== Exercise goal ==
Print every one of the lines below word for word, leaving out the pictures.

== Material for the task ==
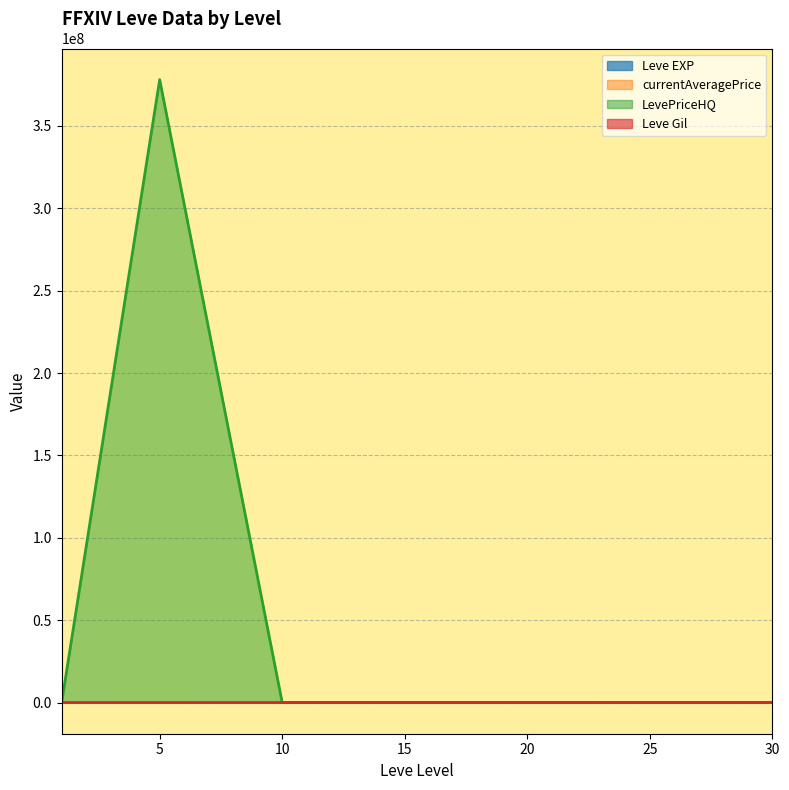

The value of LevePriceHQ at 10 is 7265.9. True or false?

False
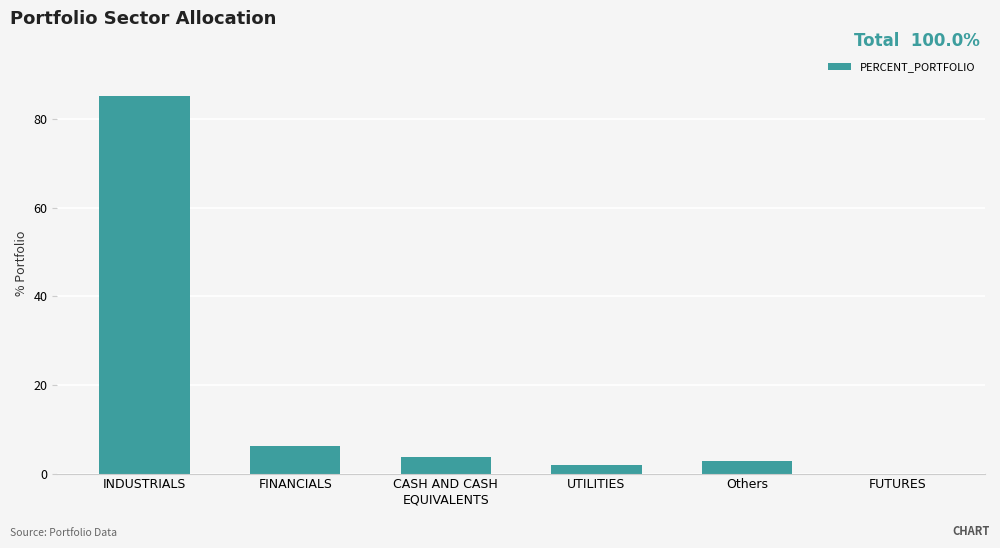

True or false: the data shows 85.1 at INDUSTRIALS.

True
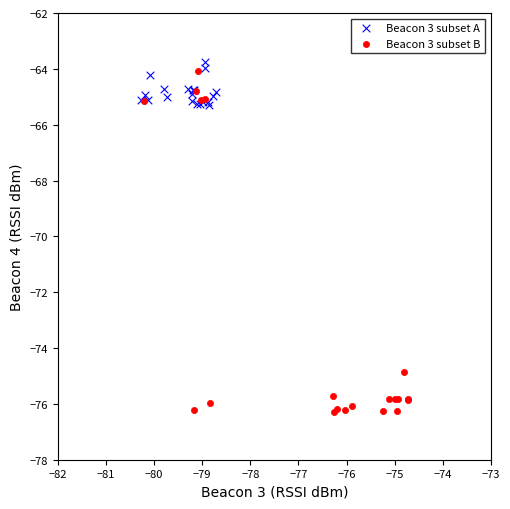

Which series reaches the maximum Y coordinate?

Beacon 3 subset A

== Answer section ==
The value of LevePriceHQ at 10 is 7265.9. True or false?

False

True or false: the data shows 85.1 at INDUSTRIALS.

True

Which series reaches the maximum Y coordinate?

Beacon 3 subset A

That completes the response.